Mevrouw Khadija Zamouri : Ik heb daar begrip voor, minister, maar ik vind het echt wel jammer. Ik heb gewerkt aan deze interpellatie, ik heb daar tijd en energie in gestoken en u handelt dit af op een drafje. U kunt niet eens zeggen wat uw intenties zijn voor morgen.
Minister Pascal Smet : U mag een minister niet vragen naar zijn beleidsintenties.
De voorzitter : Toch wel, die regel is geschrapt.
Minister Pascal Smet : Oei. Er zijn veel parlementsleden die dat nog niet weten.
De voorzitter : Ik vond dat als criterium voor ontvankelijkheid echt dwaas. Het is de taak van een parlementslid om een minister te ondervragen over zijn plannen. Natuurlijk, de minister heeft ook gelijk: als er nog niet beslist is, heeft de minister het recht om nog te wachten met zijn antwoord. Als de beslissing te lang op zich laat wachten, mag u de minister nog eens opnieuw interpelleren, mevrouw Zamouri.
Minister Pascal Smet : Ik heb geen problemen met uw vragen. U moet begrijpen, de vergadering van morgen is ontzettend belangrijk. We zullen zien hoever we dan staan.

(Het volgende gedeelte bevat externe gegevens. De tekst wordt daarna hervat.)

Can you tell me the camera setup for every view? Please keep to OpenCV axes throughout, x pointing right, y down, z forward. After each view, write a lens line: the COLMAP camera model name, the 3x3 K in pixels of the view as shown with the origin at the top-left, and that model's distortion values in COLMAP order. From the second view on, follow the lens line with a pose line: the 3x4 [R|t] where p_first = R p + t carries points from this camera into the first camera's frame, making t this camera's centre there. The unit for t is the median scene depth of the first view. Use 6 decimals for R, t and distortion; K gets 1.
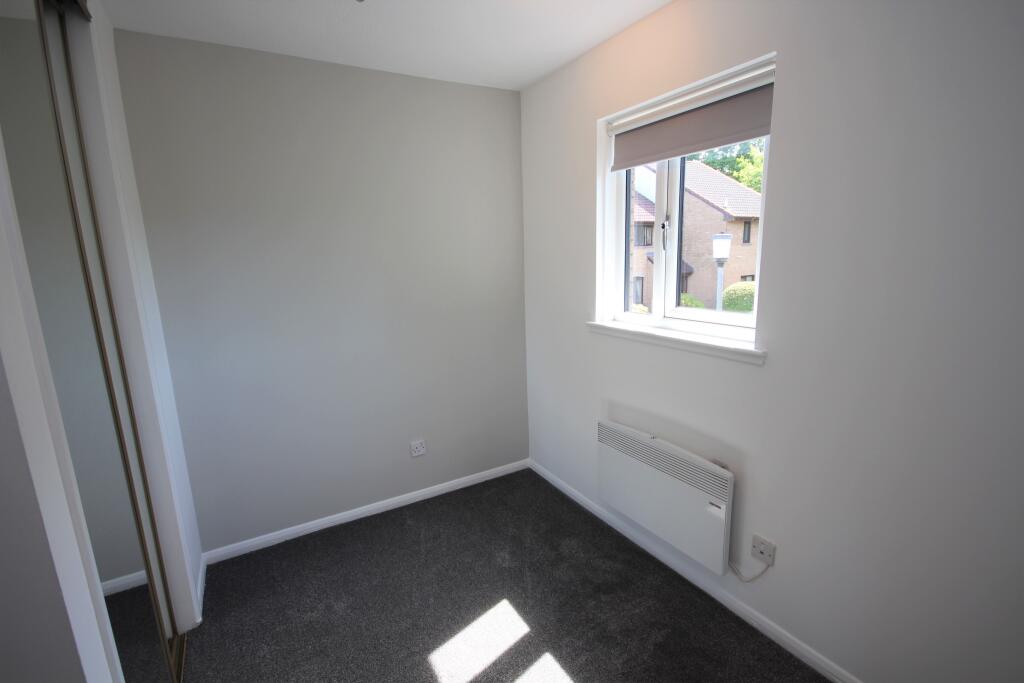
lens RADIAL K [[472.1, 0, 514.4], [0, 472.1, 343.0], [0, 0, 1]] dist [-0.002550, -0.000535]
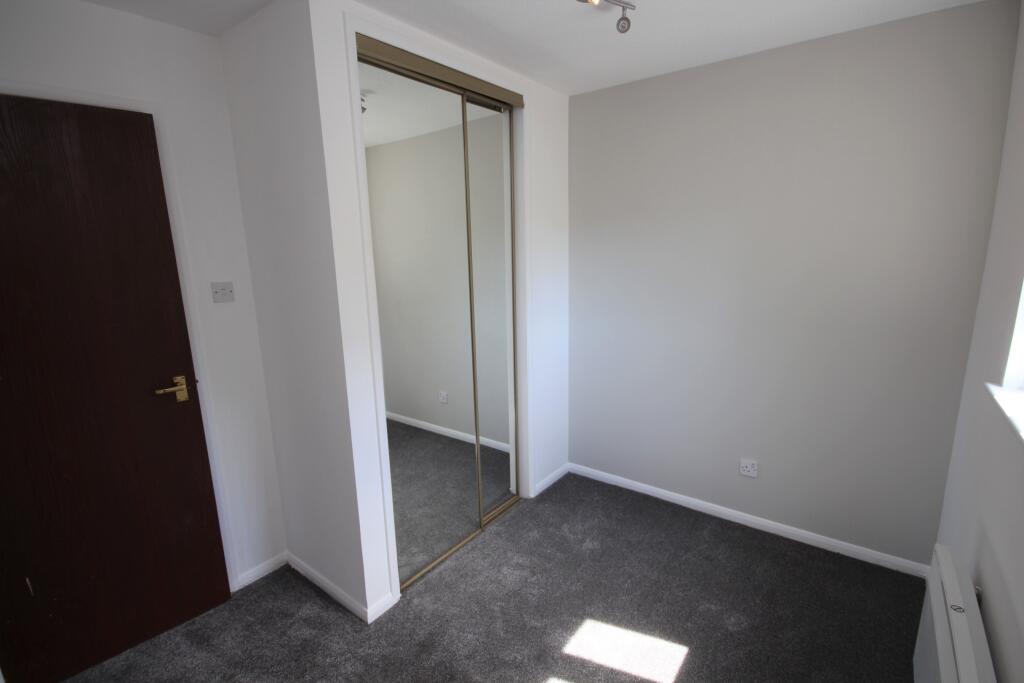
lens RADIAL K [[472.1, 0, 515.2], [0, 472.1, 341.3], [0, 0, 1]] dist [-0.002550, -0.000535]
pose [[0.378759, 0.197756, -0.904121, 0.459304], [-0.172764, 0.974841, 0.140849, -0.071632], [0.909227, 0.102851, 0.403395, 0.245522]]
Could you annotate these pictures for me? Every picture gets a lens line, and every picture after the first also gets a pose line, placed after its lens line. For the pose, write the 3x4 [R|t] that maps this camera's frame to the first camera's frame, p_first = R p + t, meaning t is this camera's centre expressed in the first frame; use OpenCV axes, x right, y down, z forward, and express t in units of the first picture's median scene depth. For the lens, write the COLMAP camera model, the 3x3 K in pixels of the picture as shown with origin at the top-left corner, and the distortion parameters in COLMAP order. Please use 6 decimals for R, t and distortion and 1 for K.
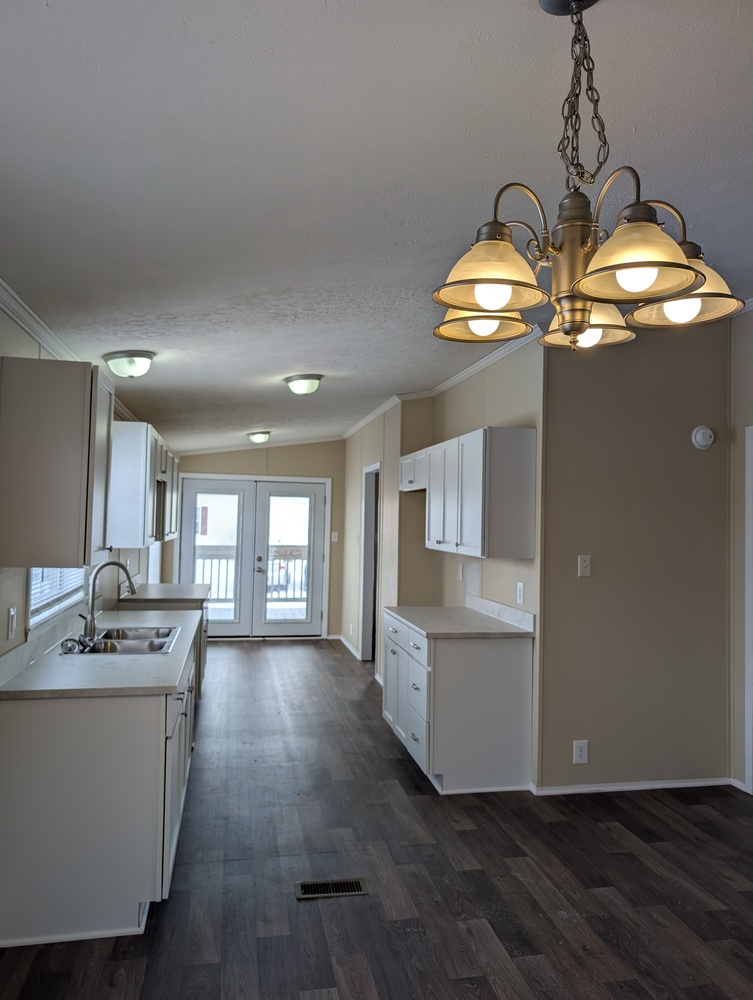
lens RADIAL K [[723.0, 0, 376.5], [0, 723.0, 500.0], [0, 0, 1]] dist [-0.003938, -0.001462]
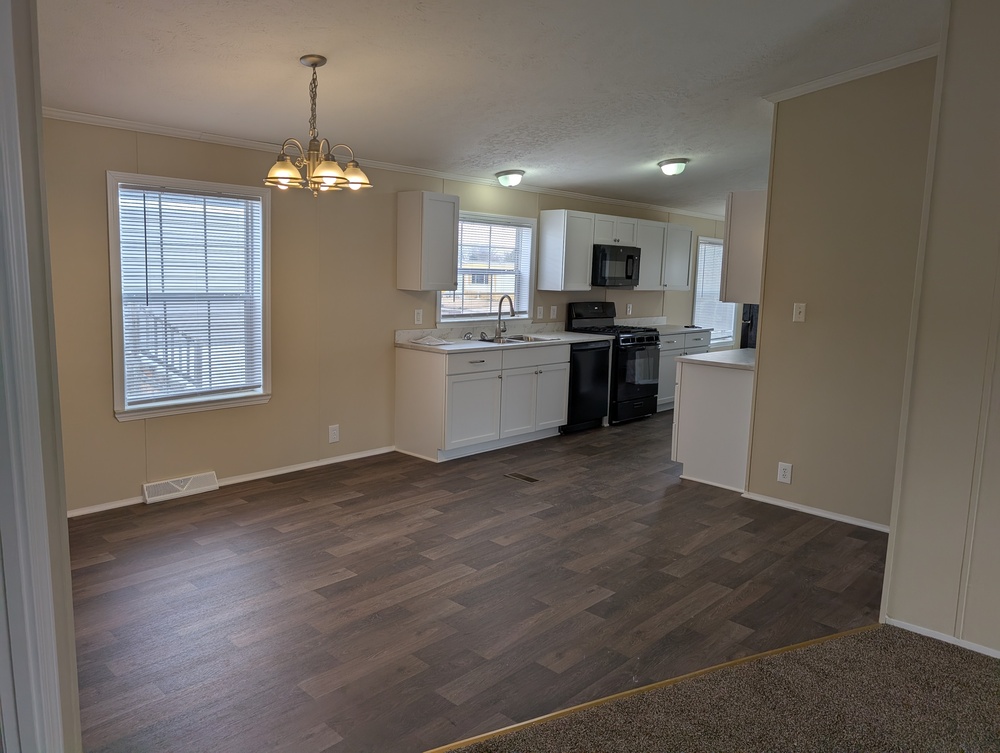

Mevrouw Khadija Zamouri : Ik begrijp dat, minister. Ik volg Integratie en Inburgering heel intens op. Dat interesseert me. Ik ben benieuwd wat u samen met de minister van Werk gaat realiseren. Als het te lang duurt, kan ik niet verder met mijn werk.
De voorzitter : De interpellatie is afgehandeld.